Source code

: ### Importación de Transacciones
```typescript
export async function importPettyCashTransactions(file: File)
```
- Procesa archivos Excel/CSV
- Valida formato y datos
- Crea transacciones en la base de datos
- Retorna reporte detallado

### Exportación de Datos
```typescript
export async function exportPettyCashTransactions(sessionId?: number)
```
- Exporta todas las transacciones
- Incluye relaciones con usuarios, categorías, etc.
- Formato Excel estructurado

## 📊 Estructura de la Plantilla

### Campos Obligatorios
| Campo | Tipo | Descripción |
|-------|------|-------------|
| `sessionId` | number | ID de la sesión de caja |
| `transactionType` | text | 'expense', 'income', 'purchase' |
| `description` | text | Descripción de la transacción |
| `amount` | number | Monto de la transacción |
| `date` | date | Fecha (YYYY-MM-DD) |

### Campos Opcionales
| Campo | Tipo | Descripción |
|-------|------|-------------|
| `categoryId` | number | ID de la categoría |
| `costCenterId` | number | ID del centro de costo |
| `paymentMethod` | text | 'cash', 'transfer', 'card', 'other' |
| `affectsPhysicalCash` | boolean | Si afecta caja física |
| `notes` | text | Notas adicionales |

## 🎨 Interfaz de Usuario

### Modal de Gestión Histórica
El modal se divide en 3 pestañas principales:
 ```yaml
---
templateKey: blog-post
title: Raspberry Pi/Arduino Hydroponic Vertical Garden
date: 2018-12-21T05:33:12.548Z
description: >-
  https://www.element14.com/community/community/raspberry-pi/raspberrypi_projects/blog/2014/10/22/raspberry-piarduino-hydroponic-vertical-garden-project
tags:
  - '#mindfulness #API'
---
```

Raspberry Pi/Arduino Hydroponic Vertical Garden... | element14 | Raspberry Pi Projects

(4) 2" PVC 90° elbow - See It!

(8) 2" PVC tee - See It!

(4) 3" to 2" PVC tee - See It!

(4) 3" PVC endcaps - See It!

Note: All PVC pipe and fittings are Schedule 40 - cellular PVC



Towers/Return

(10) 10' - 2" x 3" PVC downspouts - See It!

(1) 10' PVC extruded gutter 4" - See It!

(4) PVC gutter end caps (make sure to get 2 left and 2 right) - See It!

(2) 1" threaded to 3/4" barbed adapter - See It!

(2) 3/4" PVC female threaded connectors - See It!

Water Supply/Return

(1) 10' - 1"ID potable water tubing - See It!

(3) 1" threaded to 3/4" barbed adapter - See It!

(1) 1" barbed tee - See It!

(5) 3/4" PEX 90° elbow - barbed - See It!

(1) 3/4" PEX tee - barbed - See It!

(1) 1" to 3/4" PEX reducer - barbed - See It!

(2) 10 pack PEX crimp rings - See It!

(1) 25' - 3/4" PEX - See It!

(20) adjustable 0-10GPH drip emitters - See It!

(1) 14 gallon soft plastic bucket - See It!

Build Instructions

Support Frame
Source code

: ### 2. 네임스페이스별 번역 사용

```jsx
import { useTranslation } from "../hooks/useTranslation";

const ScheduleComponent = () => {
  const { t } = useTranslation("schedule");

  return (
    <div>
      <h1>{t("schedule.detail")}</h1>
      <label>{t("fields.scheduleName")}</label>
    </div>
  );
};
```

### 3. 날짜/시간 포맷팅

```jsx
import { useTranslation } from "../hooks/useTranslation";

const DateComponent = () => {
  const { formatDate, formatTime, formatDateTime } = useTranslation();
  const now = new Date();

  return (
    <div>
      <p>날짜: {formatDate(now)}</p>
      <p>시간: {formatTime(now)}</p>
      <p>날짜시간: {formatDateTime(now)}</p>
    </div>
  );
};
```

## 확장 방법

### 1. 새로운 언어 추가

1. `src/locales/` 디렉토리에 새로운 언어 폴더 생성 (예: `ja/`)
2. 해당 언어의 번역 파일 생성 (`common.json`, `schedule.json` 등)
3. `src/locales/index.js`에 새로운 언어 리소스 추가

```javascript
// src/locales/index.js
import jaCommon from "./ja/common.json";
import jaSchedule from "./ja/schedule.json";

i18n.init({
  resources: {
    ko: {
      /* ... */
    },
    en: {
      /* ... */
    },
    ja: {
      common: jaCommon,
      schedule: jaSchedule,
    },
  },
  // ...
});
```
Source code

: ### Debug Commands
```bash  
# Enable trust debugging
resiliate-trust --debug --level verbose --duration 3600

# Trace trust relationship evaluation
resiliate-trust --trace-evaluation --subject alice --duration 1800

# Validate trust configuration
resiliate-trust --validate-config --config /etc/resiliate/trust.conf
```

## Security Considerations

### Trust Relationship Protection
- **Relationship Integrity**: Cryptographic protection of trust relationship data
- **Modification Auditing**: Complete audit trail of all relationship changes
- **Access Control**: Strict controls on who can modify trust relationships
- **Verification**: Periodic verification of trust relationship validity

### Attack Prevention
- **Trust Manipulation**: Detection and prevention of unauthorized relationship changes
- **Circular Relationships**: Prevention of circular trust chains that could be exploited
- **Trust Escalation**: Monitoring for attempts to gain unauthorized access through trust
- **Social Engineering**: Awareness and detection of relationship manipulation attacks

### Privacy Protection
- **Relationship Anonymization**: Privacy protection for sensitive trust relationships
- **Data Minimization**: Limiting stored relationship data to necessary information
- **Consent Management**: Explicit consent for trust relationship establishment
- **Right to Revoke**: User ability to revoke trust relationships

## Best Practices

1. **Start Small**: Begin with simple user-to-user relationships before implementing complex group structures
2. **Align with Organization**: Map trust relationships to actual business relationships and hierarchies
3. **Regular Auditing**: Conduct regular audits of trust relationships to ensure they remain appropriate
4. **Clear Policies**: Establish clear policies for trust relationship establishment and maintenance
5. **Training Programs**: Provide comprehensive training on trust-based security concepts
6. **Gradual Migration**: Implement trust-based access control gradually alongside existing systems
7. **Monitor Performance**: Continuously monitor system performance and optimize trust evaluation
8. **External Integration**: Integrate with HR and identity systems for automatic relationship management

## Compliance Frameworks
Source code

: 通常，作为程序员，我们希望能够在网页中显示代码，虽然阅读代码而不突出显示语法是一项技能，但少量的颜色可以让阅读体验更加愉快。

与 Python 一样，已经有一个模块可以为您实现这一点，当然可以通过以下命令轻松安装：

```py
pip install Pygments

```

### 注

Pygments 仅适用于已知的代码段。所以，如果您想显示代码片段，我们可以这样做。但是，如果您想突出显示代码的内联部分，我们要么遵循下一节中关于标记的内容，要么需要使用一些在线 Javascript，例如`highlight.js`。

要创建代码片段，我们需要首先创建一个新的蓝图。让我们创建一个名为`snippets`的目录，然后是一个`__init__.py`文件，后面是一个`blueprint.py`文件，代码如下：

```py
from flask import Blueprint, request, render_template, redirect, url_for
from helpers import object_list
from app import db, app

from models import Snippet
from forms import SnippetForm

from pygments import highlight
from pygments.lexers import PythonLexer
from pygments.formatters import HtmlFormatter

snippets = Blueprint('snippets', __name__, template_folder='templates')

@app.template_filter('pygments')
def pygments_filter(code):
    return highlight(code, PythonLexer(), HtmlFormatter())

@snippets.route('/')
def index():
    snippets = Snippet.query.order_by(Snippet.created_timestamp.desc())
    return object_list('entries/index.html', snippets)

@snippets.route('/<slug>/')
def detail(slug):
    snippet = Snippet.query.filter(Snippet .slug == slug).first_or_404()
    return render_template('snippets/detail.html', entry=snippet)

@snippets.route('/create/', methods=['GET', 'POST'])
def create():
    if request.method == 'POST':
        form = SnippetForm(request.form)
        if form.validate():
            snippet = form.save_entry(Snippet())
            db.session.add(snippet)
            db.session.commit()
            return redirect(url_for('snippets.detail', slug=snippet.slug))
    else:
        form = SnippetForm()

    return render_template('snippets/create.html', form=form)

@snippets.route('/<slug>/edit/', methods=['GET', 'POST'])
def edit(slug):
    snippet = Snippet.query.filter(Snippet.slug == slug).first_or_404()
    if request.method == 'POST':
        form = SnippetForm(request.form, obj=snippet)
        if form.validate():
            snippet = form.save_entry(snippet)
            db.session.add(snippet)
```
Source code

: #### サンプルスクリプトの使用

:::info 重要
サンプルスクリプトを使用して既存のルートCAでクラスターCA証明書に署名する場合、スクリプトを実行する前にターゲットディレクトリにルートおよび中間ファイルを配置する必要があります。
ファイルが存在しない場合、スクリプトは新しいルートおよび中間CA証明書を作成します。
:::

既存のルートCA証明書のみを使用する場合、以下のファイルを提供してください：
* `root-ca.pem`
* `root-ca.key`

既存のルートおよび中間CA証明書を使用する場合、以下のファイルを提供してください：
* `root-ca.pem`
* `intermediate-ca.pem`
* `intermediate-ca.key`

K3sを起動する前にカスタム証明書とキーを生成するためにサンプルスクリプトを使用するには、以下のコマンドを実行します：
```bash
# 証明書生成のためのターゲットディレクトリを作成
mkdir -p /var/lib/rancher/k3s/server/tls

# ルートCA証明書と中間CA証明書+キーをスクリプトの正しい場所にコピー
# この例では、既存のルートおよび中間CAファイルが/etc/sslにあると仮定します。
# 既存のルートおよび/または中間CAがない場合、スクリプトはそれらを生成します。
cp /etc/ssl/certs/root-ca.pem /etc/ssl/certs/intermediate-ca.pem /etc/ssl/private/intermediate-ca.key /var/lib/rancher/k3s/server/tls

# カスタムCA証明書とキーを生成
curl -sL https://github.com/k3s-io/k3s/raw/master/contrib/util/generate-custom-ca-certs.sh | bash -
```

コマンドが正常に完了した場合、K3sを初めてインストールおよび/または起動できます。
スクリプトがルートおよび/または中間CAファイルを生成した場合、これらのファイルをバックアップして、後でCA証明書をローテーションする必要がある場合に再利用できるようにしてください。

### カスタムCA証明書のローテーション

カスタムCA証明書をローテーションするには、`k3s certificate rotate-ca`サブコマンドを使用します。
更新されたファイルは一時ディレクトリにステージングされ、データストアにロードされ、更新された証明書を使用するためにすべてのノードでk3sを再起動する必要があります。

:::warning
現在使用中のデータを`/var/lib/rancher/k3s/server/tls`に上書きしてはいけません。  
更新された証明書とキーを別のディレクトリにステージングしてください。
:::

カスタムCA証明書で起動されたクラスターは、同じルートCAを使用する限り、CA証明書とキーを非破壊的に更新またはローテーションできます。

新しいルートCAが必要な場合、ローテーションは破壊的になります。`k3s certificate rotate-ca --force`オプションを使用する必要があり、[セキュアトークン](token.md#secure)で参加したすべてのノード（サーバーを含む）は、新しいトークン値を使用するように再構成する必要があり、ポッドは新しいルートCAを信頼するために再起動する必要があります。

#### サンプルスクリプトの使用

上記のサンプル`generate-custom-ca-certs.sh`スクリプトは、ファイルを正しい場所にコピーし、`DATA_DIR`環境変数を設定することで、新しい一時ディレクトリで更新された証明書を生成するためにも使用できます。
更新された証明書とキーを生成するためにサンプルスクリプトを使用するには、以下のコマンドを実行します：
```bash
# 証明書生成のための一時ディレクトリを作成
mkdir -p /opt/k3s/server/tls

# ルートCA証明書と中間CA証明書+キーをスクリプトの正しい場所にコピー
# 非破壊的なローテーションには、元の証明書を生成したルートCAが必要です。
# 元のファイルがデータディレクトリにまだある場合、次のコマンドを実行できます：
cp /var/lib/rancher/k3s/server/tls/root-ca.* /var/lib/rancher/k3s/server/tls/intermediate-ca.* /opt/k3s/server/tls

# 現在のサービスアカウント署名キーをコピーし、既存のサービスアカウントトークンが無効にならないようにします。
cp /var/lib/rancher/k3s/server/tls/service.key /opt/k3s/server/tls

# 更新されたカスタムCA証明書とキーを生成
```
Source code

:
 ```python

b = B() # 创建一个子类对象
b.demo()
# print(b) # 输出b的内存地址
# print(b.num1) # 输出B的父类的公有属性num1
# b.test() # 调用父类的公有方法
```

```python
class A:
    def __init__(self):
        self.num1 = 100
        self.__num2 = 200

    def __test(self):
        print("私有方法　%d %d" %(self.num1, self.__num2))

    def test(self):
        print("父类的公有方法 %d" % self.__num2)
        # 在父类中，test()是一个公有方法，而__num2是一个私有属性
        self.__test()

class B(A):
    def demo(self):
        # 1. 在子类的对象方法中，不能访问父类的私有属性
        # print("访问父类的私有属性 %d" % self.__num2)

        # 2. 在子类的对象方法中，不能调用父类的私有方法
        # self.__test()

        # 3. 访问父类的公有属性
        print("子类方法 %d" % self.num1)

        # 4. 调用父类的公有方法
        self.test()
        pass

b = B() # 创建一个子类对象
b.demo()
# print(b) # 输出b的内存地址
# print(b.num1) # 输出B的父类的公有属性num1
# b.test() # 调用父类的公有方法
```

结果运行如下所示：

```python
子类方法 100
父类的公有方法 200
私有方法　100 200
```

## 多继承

_ _ _ _ _ _ _

### [WHAT TO WORK ON]
Where a line of the data above includes "formatTime", copy that line.

### [ANSWER SPACE]
  const { formatDate, formatTime, formatDateTime } = useTranslation();
      <p>시간: {formatTime(now)}</p>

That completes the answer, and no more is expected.